A very special thank you to Lisa Petrucci of Something Weird Video for allowing the author access to Mike Vraney’s transfers of The ABC of the Diesel Engine and The ABC of Jet Propulsion. The author would also like to thank the late Mr. Vraney for collecting the cartoons (along with hundreds of other industrial films) and making them available through his label Something Weird Video. Without his work and devotion to making obscure films available, the author probably never would have discovered these wonderful animated gems.

In addition a special thank you to Mitchell Dakelman, Don Yowp, and Harvey Deneroff for their research assistance.


  • I once had a book that described the four-stroke engine cycle as “suck squeeze pop phooey” – and I drew a Movie Record version of it.

  • I find it odd that the Diesel engine video was divided so that the second part was only a minute and a half.

  • AS I recall, the prints issued in 16mm by GM were Eastman color. The only Technicolor ones were ABC OF HAND TOOLS and ABC OF INTERNAL COMBUSTION. Once again, great article. Most likely, though, the original release prints were in Kodachrome although I have never seen any. In the mid 1950s Kodak introduced their negative-positive print film stock and as all know, they faded badly. The premise of course. that a film would last 5 years, a new one could be made or revised or withdrawn.

  • Apparently there was an unrelated Jet propulsion film reportedly made by Disney:
    Delivered Made for General Electric Company; delivered on April 9, 1946.
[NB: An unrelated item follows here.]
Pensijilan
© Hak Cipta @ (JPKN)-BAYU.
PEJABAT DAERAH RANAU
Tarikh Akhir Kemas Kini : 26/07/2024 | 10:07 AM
    Note: How it says, General Electric Company not General Motors. SO this might be another explanation why Disney lost interest in making Industrial films if all he was going to do was making and remaking the same film for different companies that competed in the same field of industry. Considering this from the first article:
    ” Disney is reported to have discontinued his industrial and educational film division in November/December of 1945. (One interesting observation is that it took over one year for Disney to deliver The ABC Of Hand Tools to General Motors. When compared to other Disney cartoons of the same time frame it does not quite feel like what a Disney film could be). Following the discontinuation of his industrial division, Disney recommended former clients and potential new ones to the studios established by former Disney employees whom Walt had a lot of respect for, such as John Sutherland and Herb Lamb.”

    I don’t know if the Disney Jet Prolusion is anywhere online but someone uploaded an expert which he claims its possible that the footage might be from Disney’ Jet Propulsion I’m not so convinced after looking at the footage and reading the video’s descriptions.

    But there is one thing for sure though by looking at that video expert on youtube it doesn’t match the video linked above for ABC of Jet Propulsion so its safe to say these are two different types of the film whether Disney actually made the film linked in the youtube video.